Pramod Kumar Meher (SM03) received the degrees of BSc (Honours), MSc in Physics and PhD
in science from Sambalpur University, Sambalpur,
India, in 1976, 1978, and 1996, respectively.
Currently, he is a Senior Scientist with the Institute for Infocomm Research, Singapore. Prior to
this assignment he was a visiting faculty with the
School of Computer Engineering, Nanyang Technological University, Singapore. He was a Professor
of Computer Applications with Utkal University,
Bhubaneswar, India from 1997 to 2002, a Reader
in Electronics with Berhampur University, Berhampur, India from 1993 to
1997, and a Lecturer in Physics with various Government Colleges in India
from 1981 to 1993. His research interest includes design of dedicated and
reconfigurable architectures for computation-intensive algorithms pertaining
to signal, image and video processing, communication, bio-informatics and
intelligent computing. He has contributed more than 180 technical papers to
various reputed journals and conference proceedings.

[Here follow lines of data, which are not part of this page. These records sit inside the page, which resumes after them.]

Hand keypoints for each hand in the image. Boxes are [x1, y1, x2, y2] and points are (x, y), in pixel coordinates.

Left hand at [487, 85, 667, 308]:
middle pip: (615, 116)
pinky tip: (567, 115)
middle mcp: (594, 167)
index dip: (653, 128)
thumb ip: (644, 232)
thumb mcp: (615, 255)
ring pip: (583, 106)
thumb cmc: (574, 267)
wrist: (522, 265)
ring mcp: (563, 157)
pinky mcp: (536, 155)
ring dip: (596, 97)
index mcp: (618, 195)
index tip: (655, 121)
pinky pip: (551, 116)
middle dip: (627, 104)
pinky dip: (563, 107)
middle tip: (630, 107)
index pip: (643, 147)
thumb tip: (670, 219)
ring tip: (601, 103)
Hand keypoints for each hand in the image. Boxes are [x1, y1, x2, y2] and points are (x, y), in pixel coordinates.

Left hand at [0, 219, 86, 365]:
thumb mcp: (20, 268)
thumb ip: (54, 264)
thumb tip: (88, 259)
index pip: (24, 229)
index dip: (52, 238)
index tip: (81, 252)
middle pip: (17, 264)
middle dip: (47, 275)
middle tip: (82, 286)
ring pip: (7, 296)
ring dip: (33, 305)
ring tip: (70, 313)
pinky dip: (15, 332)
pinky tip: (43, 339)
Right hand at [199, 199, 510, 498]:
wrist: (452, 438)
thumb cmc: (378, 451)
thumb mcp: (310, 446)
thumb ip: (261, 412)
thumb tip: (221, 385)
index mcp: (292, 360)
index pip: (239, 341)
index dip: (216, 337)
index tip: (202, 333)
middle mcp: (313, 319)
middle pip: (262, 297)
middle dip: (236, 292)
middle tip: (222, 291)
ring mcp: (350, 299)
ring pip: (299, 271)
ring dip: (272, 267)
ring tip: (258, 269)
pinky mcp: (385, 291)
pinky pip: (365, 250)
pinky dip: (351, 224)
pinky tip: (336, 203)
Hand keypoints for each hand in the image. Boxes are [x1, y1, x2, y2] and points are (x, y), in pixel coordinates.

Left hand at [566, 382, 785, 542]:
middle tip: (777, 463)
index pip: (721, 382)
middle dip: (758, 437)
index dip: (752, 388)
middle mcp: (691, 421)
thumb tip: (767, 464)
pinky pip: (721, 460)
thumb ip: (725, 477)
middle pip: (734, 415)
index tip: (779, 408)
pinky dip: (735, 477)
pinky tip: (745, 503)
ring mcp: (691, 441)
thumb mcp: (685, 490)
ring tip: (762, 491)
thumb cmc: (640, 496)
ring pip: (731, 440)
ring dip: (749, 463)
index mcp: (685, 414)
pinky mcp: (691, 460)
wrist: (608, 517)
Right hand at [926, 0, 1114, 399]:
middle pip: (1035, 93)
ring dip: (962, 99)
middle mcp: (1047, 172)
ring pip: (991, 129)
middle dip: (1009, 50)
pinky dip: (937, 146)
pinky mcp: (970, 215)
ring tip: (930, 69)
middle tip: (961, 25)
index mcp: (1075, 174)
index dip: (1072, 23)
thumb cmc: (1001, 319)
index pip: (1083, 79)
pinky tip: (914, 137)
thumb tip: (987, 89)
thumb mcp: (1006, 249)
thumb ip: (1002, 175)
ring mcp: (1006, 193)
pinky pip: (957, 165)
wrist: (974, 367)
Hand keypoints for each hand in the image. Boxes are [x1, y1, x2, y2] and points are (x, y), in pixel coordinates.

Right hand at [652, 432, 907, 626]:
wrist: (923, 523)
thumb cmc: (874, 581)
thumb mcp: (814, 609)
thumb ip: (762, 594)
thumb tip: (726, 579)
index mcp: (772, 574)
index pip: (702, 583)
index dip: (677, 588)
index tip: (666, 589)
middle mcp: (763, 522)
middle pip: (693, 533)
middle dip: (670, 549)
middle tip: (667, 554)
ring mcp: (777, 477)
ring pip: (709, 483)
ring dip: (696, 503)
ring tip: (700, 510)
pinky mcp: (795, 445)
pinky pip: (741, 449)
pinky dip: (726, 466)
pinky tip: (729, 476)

Dr. Meher is a Fellow of the Institution of Electronics and Telecommunication Engineers, India and a Senior Member of IEEE. He has served
as Associate Editor for the IEEE Transactions on Circuits and Systems-II:
Express Briefs during 2008-2011. Currently, he is serving as a speaker for
the Distinguished Lecturer Program (DLP) of IEEE Circuits Systems Society,
and Associate Editor for the IEEE Transactions on Circuits and Systems-I:
Regular Papers, IEEE Transactions on Very Large Scale Integration (VLSI)
Systems, and Journal of Circuits, Systems, and Signal Processing. He was the
recipient of the Samanta Chandrasekhar Award for excellence in research in
engineering and technology for the year 1999.